Thank you I learned something new today.  I’ve never seen a pure catahoula and have only ever seen the name in mixed dogs and a book on herding my wife gave me for Christmas.  He’s neat looking though, and sounds like he’s more than willing to please


----------



## RollingAcres (Jul 20, 2018)

That was so sweet of your DD and family to give you Beaux. He is very handsome!


----------



## Baymule (Jul 20, 2018)

Today we took Beaux to Tractor Supply, for riding in the truck training, going to public places and to get him toys. He didn't load up, I had to put him in the back seat, but he'll get that with time and practice. He was super well behaved, happily greeted people who wanted to pet him and wanted pig ears. We got him 3 ears (one for Trip) a squeaky toy and a kong that I can put peanut butter in for him to stay busy. 
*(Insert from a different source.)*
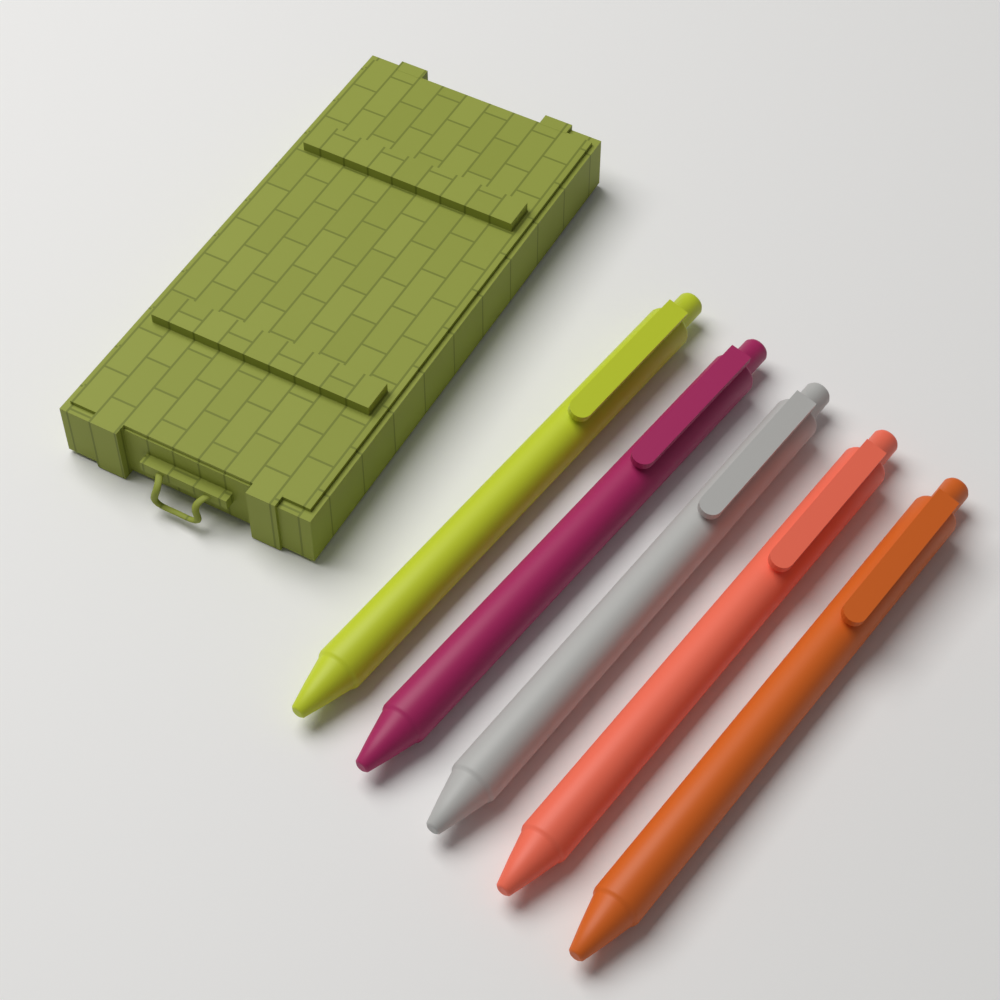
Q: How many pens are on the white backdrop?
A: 5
He rode just fine, was not scared or stressed. We made 2 stops before going back home, I got out, then BJ got out. Beaux did not get upset either time. He also did good on the leash.


----------



## RollingAcres (Jul 20, 2018)

That's great! He is going to be a great dog with your love and patience!


----------



## Latestarter (Jul 20, 2018)

He'll never replace your recent loss, but seems like he's already opening up a nice space to occupy in your life and hearts.


----------



## Baymule (Aug 11, 2018)

Beaux is fitting in just fine. Him and Trip have become good friends. When he bounds up to the fence to say HI to Paris, she growls at him. So far, they haven't crossed trails. I caught him barking at the sheep and scolded him, that worked for awhile. he did it again and I dragged him by the collar up to the fence and read him the riot act. He hasn't barked at them again. I need to put him in the lot with the sheep and lower the boom on him if he chases them, but haven't done that yet. He is so tender, I just say No in a calm voice and he is crushed. He chewed up a plastic bucket, so I dragged him to it, scolded calmly, then started picking up the pieces, asking with each piece, "Did you do that?" He was frozen in place. I picked up all the mess, put it on the porch, still a frozen dog was looking stricken, so I sat on the porch step and called him to me. I let him know I wasn't disappointed in him any more and he went off to play.

Today we got 6 guinea chicks. They are in a tub on the porch. Seeing visions of chicks getting played with, I caught him by the collar and dragged him to the tub. I told him No. He peed on my shoe.  I caught a chick, put it under his nose and said no, it's mine. he peed on the floor. I let him go and he peed a trail all the way off the porch. He had been on and off the porch all afternoon and tonight, has shown NO interest in what ever is in that tub. 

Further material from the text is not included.